Fischer and Thambapillai initially set out to build what they describe as a “decision-making assistant” for enterprises that’d use large language models (LLMs) — models along the lines of ChatGPT — to read documents and give advice on strategic, C Suite-level decisions. But the project eventually morphed into something broader: a tool to connect data from internal data sources to outside LLMs.

As the platform exists today, Credal can be used to build general knowledge or domain-specific, AI-powered chatbots for a range of use cases. For example, a company could tap Credal to create a bot that answers security questions about software that the company licenses, drawing on the latest documentation.

Credal doesn’t serve LLMs itself. Rather, it sits between users submitting prompts (e.g. “What’s the latest version of this software?”) and an API from a third-party LLM provider like OpenAI or Anthropic, acting as a “co-pilot” that can be deployed in existing apps like Slack.

Credal attempts to automatically direct prompts to the “most appropriate” LLM if a company’s using more than one, based on factors like the sensitivity of the data being submitted, cost, company policy and a model’s technical capabilities. In some cases, it employs more than one LLM to accomplish a task — for instance, using Anthropic’s Claude and GPT-4 to structure company documents.
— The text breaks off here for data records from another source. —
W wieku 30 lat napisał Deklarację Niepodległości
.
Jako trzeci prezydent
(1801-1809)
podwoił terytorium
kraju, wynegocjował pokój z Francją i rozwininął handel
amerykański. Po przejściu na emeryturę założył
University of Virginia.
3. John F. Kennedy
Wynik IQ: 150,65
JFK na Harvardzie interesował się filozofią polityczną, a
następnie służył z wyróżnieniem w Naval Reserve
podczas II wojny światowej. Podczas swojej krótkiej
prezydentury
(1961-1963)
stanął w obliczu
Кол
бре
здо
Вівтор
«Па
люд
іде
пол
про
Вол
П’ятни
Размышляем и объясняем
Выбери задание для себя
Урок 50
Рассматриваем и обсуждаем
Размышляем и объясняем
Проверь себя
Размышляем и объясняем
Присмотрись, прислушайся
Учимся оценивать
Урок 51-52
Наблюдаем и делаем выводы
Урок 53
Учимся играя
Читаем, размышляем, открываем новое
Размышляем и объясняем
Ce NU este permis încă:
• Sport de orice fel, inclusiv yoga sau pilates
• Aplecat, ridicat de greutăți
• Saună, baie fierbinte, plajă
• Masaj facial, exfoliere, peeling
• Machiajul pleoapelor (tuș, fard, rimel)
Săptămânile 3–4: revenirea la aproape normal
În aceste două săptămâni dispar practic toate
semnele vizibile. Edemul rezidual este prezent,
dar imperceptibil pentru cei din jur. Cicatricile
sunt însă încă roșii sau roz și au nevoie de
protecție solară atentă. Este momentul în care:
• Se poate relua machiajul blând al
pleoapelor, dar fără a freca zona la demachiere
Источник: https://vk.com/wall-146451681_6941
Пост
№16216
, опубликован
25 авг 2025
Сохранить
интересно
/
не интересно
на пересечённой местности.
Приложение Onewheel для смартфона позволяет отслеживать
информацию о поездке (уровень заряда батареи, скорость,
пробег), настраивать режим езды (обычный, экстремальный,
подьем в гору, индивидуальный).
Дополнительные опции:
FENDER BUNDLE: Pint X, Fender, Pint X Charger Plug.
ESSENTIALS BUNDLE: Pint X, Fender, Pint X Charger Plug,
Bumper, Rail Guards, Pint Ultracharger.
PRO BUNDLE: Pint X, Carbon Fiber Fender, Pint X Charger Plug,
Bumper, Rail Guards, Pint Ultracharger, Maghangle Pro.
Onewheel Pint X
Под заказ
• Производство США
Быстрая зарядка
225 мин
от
Plenty of platforms offer ways to connect company data to LLMs — see Unstructured, Deasie and LlamaIndex. And OpenAI’s expanding its built-in plug-in framework. But Credal’s unique spin on this is a strong emphasis on compliance and security — at least the way Fischer tells it.
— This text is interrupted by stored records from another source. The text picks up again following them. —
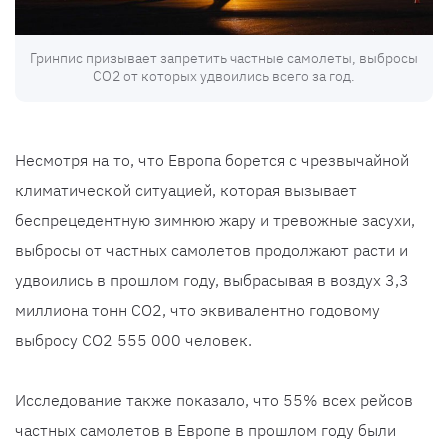
Гринпис призывает запретить частные самолеты, выбросы
CO2 от которых удвоились всего за год.
Несмотря на то, что Европа борется с чрезвычайной
климатической ситуацией, которая вызывает
беспрецедентную зимнюю жару и тревожные засухи,
выбросы от частных самолетов продолжают расти и
удвоились в прошлом году, выбрасывая в воздух 3,3
миллиона тонн CO2, что эквивалентно годовому
выбросу CO2 555 000 человек.
Исследование также показало, что 55% всех рейсов
частных самолетов в Европе в прошлом году были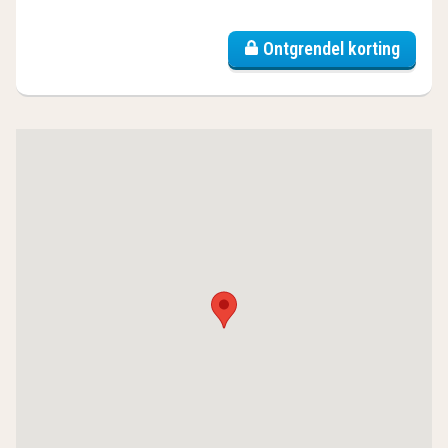
Ontgrendel korting
(4
hotels)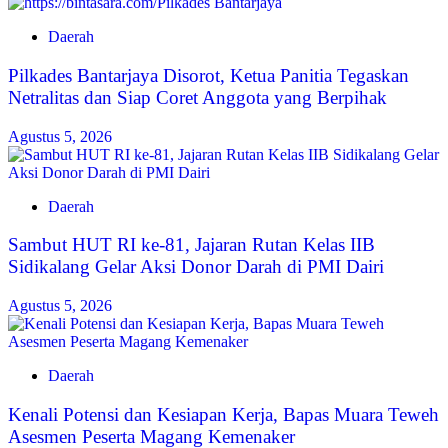
Daerah
Pilkades Bantarjaya Disorot, Ketua Panitia Tegaskan
Netralitas dan Siap Coret Anggota yang Berpihak
Agustus 5, 2026
Daerah
Sambut HUT RI ke-81, Jajaran Rutan Kelas IIB
Sidikalang Gelar Aksi Donor Darah di PMI Dairi
Agustus 5, 2026
Daerah
Kenali Potensi dan Kesiapan Kerja, Bapas Muara Teweh
Asesmen Peserta Magang Kemenaker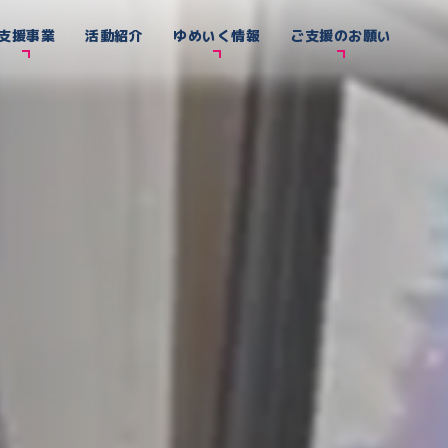
支援事業
活動紹介
ゆめいく情報
ご支援のお願い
Credal attempts to automatically redact, anonymize and otherwise warn when sensitive data is about to be sent off-network, say to an LLM hosted on a public cloud. And it provides logs that show what data’s been shared with which LLMs.

Data sent to Credal is retained by default and kept for 30 days after accounts expire — which might give some companies pause. But admins can change this and choose to wipe data at any time, Fischer emphasizes.
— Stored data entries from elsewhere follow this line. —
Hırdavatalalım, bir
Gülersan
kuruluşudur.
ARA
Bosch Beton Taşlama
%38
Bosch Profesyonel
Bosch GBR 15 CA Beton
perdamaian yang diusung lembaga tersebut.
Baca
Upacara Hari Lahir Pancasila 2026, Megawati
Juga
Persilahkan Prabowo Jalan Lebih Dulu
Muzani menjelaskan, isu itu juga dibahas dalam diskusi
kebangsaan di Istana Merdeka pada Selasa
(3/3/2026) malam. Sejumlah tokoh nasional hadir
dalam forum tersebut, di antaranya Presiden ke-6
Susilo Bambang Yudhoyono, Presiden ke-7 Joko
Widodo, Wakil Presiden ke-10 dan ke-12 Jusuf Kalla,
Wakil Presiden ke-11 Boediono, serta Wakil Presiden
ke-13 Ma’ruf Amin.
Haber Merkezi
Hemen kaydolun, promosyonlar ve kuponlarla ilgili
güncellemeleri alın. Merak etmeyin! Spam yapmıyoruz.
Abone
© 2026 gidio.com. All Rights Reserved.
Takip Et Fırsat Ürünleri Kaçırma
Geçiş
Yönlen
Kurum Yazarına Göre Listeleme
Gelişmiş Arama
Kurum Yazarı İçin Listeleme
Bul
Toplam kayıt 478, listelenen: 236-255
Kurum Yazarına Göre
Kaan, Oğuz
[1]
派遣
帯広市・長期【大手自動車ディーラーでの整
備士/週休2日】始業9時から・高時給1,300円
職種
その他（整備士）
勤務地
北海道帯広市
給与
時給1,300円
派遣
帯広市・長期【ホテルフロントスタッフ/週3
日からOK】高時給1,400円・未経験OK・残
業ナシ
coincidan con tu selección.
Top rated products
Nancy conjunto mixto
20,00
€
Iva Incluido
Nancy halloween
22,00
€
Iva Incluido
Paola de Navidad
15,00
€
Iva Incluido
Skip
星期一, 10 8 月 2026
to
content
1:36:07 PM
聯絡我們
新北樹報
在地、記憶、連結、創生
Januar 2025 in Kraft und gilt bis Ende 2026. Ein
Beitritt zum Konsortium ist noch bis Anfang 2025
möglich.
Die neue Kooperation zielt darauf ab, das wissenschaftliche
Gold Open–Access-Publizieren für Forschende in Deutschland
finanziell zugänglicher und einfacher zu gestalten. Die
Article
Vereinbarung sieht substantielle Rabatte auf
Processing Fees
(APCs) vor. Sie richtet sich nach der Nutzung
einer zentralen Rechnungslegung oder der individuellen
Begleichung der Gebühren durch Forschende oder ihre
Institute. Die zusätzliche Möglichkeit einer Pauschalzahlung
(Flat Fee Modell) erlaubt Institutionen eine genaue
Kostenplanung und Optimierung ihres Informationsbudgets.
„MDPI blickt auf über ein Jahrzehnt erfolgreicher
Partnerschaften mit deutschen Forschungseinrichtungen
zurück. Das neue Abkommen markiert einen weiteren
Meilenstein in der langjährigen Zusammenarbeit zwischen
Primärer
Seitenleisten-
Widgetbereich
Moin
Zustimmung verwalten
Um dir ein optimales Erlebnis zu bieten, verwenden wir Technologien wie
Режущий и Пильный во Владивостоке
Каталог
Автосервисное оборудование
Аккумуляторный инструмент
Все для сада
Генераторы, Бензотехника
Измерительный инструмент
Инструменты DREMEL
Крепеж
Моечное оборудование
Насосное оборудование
Fischer also claims that Credal is one of the few vendors of its kind to be registered under the Data Privacy Framework, the recent U.S.-EU agreement that governs the transfer of personal data between the two countries. That’s enabled it to win contracts with publicly traded, regulated European enterprises like Wise, Fischer says.

“IT departments at enterprises want visibility, and control, over how AI is being used within their organization,” he added. “Credal gives them [this transparency] in a standard format across multiple LLM providers, providing fine-grained data controls over who can access which models, what data can be used by each user and for what purposes … Unlike other ‘AI on your data’ systems, Credal automatically mirrors the permissions of the source systems it connects to, so when a user asks a question, the AI responds from only company documents that are both relevant and accessible to that user.”

Since launching in April, Fischer claims that Credal has handled over a quarter of a million LLM calls and ingested around 100,000 corporate documents. The company has 11 customers currently, several of which have signed “six-figure” contracts, according to Fischer.

With the capital from the seed round, Credal plans to expand its headcount (which stands at five employees at present) and “expand the product to cover more data sources and perform more sophisticated data retrieval,” Fischer says.

“The AI industry at the moment is suffering a relative imbalance between the huge enthusiasm and the as-yet still relatively small number of companies using LLMs to create real-world value,” Fischer said. “Credal is solving that by embedding deeply with a small number of amazing enterprises and actually solving their problems end-to-end.”